Task to complete
With no images included, output each entry below exactly as it appears.

Provided information

************

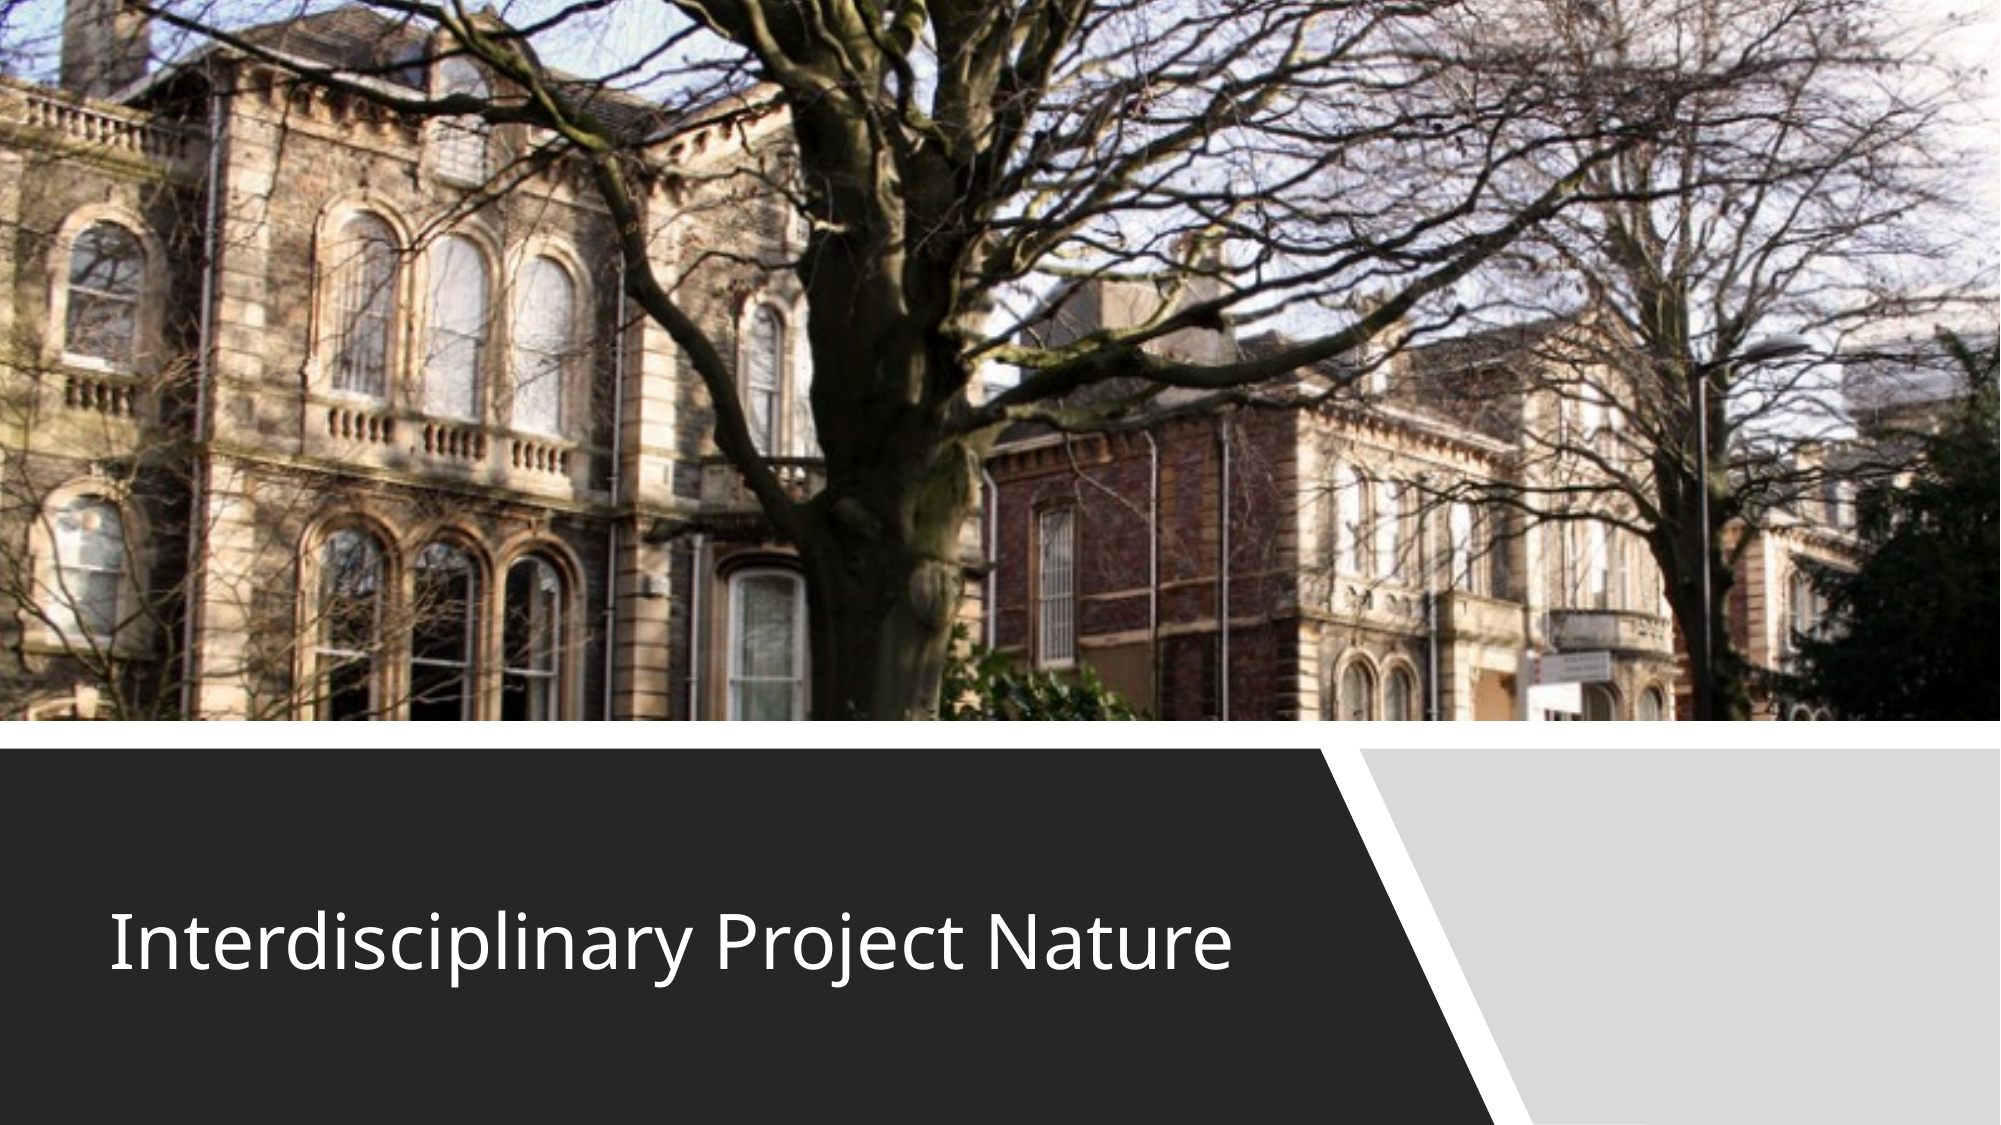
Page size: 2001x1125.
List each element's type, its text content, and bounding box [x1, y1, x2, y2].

title Interdisciplinary Project Nature [94, 825, 1285, 994]
text_box [0, 747, 1496, 1125]
text_box [1357, 747, 2000, 1125]
picture [0, 0, 2000, 721]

************

Expected output
Page size: 2001x1125.
List each element's type, its text content, and bounding box [x1, y1, x2, y2].

title Interdisciplinary Project Nature [94, 825, 1285, 994]
text_box [0, 747, 1496, 1125]
text_box [1357, 747, 2000, 1125]
picture [0, 0, 2000, 721]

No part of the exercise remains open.